A complete worked example is in 5_phase_query.md.

Per-subcommand options

quick

python -m memexa.core.memory_query quick "X" [--max-k 30] [--salience 0.0]
  • --max-k raises the recall budget (default 10). Pair with --salience 0.0 to inspect the full distribution.

topic

python -m memexa.core.memory_query topic "X" [--max-cards 100] [--by-salience]
  • Fan-outs 11 variants in parallel (ThreadPoolExecutor(max_workers=4)).
  • Wall time is dominated by Hindsight server (15-60 s typical).
  • Do not wrap external parallelism around it — internal fan-out already saturates the daemon's BGE worker.

arc

python -m memexa.core.memory_query arc "X" [--max-cards 80]
  • 8 intent variants run serially (each variant's results inform the next).
  • Returns cards in chronological order so the first row is the earliest surfaced interaction.

timeline

python -m memexa.core.memory_query timeline --start ISO --end ISO [--source S] [--room R]
  • Multi-variant fan-out (event / message / important / email / etc.) → union → when_start filter → sort.

person

python -m memexa.core.memory_query person "Y"
  • Returns a synthesised article-card + the underlying event cards.

project

python -m memexa.core.memory_query project "Z"
  • Runs quick against each of (wechat, qq, email, browser_session, browser_search, claude_code) and presents the union grouped by source.

pending

python -m memexa.core.memory_query pending
  • Reads the calendar index.

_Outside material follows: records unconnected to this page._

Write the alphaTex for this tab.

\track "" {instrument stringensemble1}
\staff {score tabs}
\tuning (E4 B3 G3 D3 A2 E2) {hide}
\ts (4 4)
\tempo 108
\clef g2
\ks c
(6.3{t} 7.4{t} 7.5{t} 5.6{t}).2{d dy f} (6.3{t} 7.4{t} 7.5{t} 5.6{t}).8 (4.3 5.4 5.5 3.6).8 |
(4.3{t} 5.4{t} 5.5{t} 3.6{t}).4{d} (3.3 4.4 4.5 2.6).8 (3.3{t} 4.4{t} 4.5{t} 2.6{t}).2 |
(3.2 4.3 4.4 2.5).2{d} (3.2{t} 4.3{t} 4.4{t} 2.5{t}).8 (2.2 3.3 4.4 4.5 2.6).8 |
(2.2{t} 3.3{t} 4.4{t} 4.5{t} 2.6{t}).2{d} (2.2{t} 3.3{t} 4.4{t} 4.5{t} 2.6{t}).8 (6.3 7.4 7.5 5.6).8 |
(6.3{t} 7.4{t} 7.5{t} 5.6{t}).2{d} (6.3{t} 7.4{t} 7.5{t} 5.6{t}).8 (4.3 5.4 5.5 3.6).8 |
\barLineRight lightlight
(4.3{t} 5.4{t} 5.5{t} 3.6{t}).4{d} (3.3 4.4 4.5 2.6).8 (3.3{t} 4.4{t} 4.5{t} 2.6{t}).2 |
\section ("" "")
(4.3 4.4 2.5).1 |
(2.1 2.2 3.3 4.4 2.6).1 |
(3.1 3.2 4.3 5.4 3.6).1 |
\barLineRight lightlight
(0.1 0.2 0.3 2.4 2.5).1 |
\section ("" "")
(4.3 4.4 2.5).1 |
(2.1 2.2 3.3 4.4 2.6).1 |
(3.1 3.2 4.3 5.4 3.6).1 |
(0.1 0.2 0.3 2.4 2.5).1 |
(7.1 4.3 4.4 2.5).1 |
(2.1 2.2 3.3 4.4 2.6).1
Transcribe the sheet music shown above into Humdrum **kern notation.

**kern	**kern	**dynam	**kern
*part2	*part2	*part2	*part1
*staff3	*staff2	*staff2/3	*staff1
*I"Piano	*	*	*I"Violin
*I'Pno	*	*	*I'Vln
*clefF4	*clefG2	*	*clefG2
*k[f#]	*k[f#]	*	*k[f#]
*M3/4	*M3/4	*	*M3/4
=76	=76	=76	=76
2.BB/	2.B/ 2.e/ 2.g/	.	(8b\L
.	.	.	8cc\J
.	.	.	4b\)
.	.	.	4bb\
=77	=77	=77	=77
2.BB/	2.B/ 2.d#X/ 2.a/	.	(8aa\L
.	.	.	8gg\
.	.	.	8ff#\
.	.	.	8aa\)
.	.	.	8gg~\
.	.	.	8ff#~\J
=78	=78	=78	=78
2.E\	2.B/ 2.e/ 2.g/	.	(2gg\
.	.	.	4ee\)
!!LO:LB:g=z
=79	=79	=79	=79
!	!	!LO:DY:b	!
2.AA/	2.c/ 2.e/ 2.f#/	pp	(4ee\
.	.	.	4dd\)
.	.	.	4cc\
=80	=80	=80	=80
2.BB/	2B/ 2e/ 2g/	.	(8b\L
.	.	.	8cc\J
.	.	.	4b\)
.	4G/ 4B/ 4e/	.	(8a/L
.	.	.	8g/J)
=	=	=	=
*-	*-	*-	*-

Returns active commitments sorted by due_iso ascending, with salience as tie-breaker.

reflect

python -m memexa.core.memory_query reflect "Q"
  • Server-side LLM synthesis. Slower (10-60 s) and requires the daemon to have an LLM provider configured.

Common pitfalls

  • Tags are OR, not AND. Hindsight's recall API treats tags=[...] as a disjunction. Post-filter on the client. See lessons_learned/01_tags_are_or.md.
  • budget="medium" is rejected. The enum is low / mid / high, not medium. See memexa/core/hindsight_client.py.
  • max_tokens too small returns 1 card. Average V2 envelope card weighs ~866 tokens. The default max_tokens=1024 packs only one.
  • 0 cards on legacy bank. The legacy memory_full bank has no schema:v2 tag policy; force-querying with tags=[kind:event,schema:v2] drops everything. Query legacy banks with empty tags.

Troubleshooting

Q1 — query returns 0 cards

# diagnose
python -m memexa.core.memory_query quick "X" --salience 0.0 --max-k 50
# still 0 → try a topic (different fan-out)
python -m memexa.core.memory_query topic "X" --salience 0.0 --max-cards 100
# still 0 → check the daemon is reachable
curl -s http://127.0.0.1:8888/healthz

Q2 — query times out (>60 s)

  • BGE-M3 sidecar cold start — wait 30 s, retry.
  • Daemon memory pressure — see lifecycle docs.
  • --max-k 50 is the sweet spot; higher values risk timeout.

Q3 — UnicodeEncodeError on Windows

  • Set PYTHONIOENCODING=utf-8 or run inside Windows Terminal.